As mentioned above, Los Zetas have built up a presence around Ciudad Juarez during 2013, potentially marking a new criminal aggressor in Ciudad Juarez. The city already has seen a turf war between the Sinaloa Federation and the Juarez cartel and its allies, La Linea and Los Aztecas, since 2008. Thus far, Los Zetas’ presence in Ciudad Juarez has largely been nonaggressive, and they have apparently limited their operations to trafficking drugs into far western Texas.
The Sinaloa Federation lost a prominent lieutenant overseeing the region, Gabino “El Ingeniero” Salas Valenciano, on Aug. 8 when Salas died in a firefight with the Mexican army. While no public reports suggest that Los Zetas are attempting to take advantage of his death by striking against Sinaloa interests, it is clear that Salas’ death has triggered some conflict between La Linea and the Sinaloa Federation. On Sept. 22, gunmen opened fire on a family celebrating a local baseball game in Loma Blanca, a community located in southeastern Ciudad Juarez. Ten people died in the attack. While the identity and motive of the shooters remain unknown, some Mexican news agencies have attributed the killing to La Linea. Soon after the shooting, authorities discovered messages in at least eight locations in Ciudad Juarez attributing the shooting to La Linea. Notably, the messages were signed “the people of Gavino (sic) Salas.”

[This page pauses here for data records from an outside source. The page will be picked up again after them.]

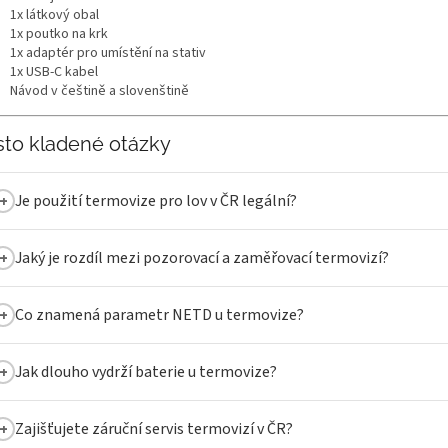
1x látkový obal
1x poutko na krk
1x adaptér pro umístění na stativ
1x USB-C kabel
Návod v češtině a slovenštině
sto kladené otázky
Je použití termovize pro lov v ČR legální?
Jaký je rozdíl mezi pozorovací a zaměřovací termovizí?
Co znamená parametr NETD u termovize?
Jak dlouho vydrží baterie u termovize?
Zajišťujete záruční servis termovizí v ČR?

While such messages cannot alone confirm the identity of the attackers or suggest a motivation, they do suggest at least a momentary escalation of violence between the Sinaloa Federation and La Linea. Such a renewed violent campaign could present a moment of opportunity to persuade their allies to attempt to wrest Ciudad Juarez from the Sinaloa Federation — a scenario that would certainly lead to a sharp uptick in violence through Ciudad Juarez and possibly much of northern Chihuahua.